*EXERCISE DETAILS*. Find each line of the records below that contains the string "değeri", and copy those lines out. Case counts.

[Saved entries]

---

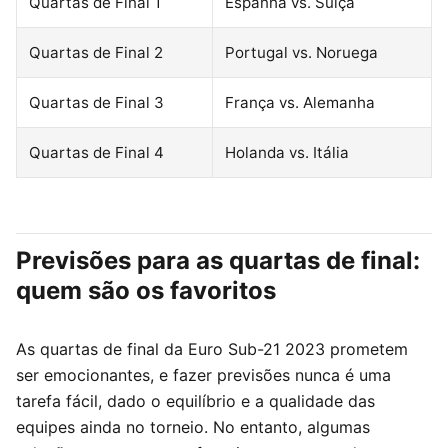
Quartas de Final 1
Espanha vs. Suíça
Quartas de Final 2
Portugal vs. Noruega
Quartas de Final 3
França vs. Alemanha
Quartas de Final 4
Holanda vs. Itália
Previsões para as quartas de final:
quem são os favoritos
As quartas de final da Euro Sub-21 2023 prometem
ser emocionantes, e fazer previsões nunca é uma
tarefa fácil, dado o equilíbrio e a qualidade das
equipes ainda no torneio. No entanto, algumas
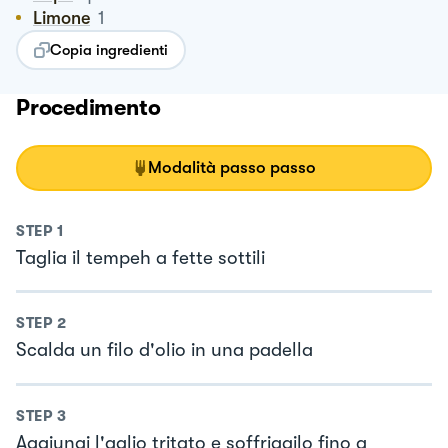
Limone
1
Copia ingredienti
Procedimento
Modalità passo passo
STEP
1
Taglia il tempeh a fette sottili
STEP
2
Scalda un filo d'olio in una padella
STEP
3
Aggiungi l'aglio tritato e soffriggilo fino a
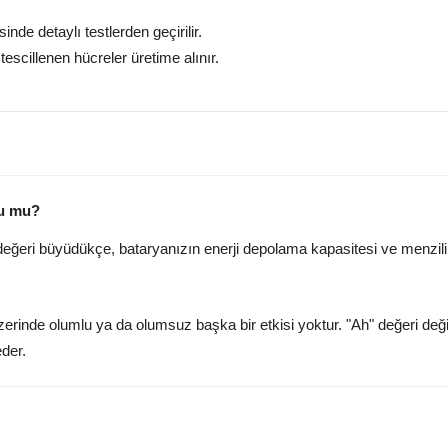
nde detaylı testlerden geçirilir.
tescillenen hücreler üretime alınır.
lu mu?
 değeri büyüdükçe, bataryanızın enerji depolama kapasitesi ve menzilin
rinde olumlu ya da olumsuz başka bir etkisi yoktur. "Ah" değeri değiş
der.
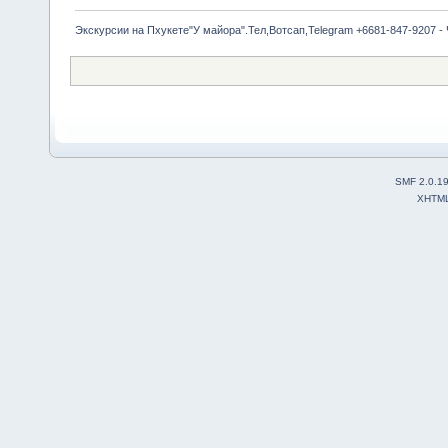
Экскурсии на Пхукете"У майора".Тел,Вотсап,Telegram +6681-847-9207 -
SMF 2.0.1
XHTM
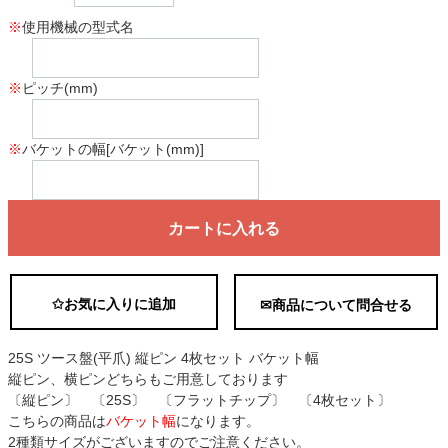
※
使用機械の型式名
※
ピッチ(mm)
※
バケットの幅[バケット(mm)]
カートに入れる
✩お気に入りに追加
✉商品について問合せる
25S ツース盤(平爪) 縦ピン 4枚セット バケット幅
縦ピン、横ピンどちらもご用意しております
〔縦ピン〕 〔25S〕 〔フラットチップ〕 〔4枚セット〕
こちらの商品は
バケット幅
になります。
2種類サイズがございますのでご注意ください。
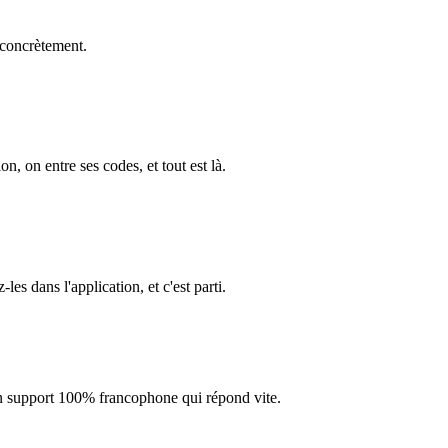
 concrètement.
on, on entre ses codes, et tout est là.
s dans l'application, et c'est parti.
 un support 100% francophone qui répond vite.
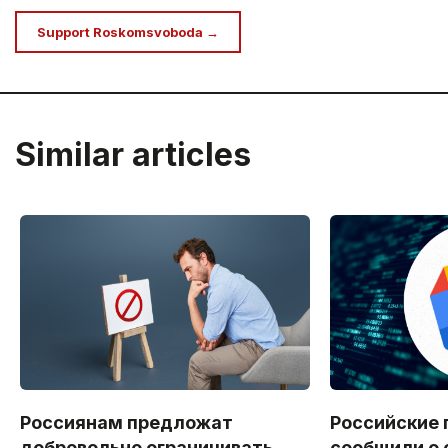
Support Roskomsvoboda →
Similar articles
Россиянам предложат
Российские 
добровольно ограничивать
сообщили о 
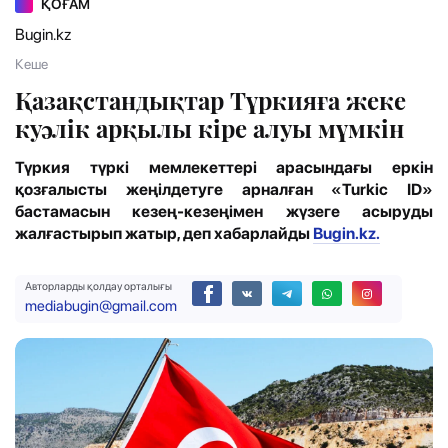
ҚОҒАМ
Bugin.kz
Кеше
Қазақстандықтар Түркияға жеке
куәлік арқылы кіре алуы мүмкін
Түркия түркі мемлекеттері арасындағы еркін
қозғалысты жеңілдетуге арналған «Turkic ID»
бастамасын кезең-кезеңімен жүзеге асыруды
жалғастырып жатыр, деп хабарлайды
Bugin.kz.
Авторларды қолдау орталығы
mediabugin@gmail.com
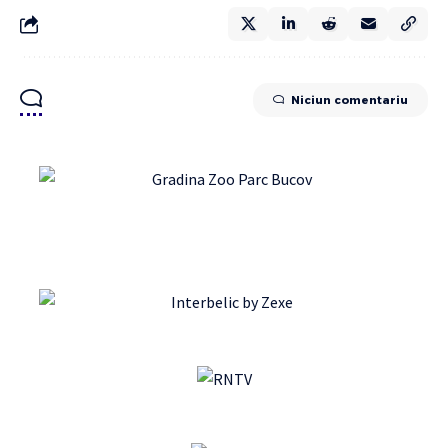
Niciun comentariu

---

*EXERCISE SOLUTION*.
 değeri büyüdükçe, bataryanızın enerji depolama kapasitesi ve menzilin
rinde olumlu ya da olumsuz başka bir etkisi yoktur. "Ah" değeri değiş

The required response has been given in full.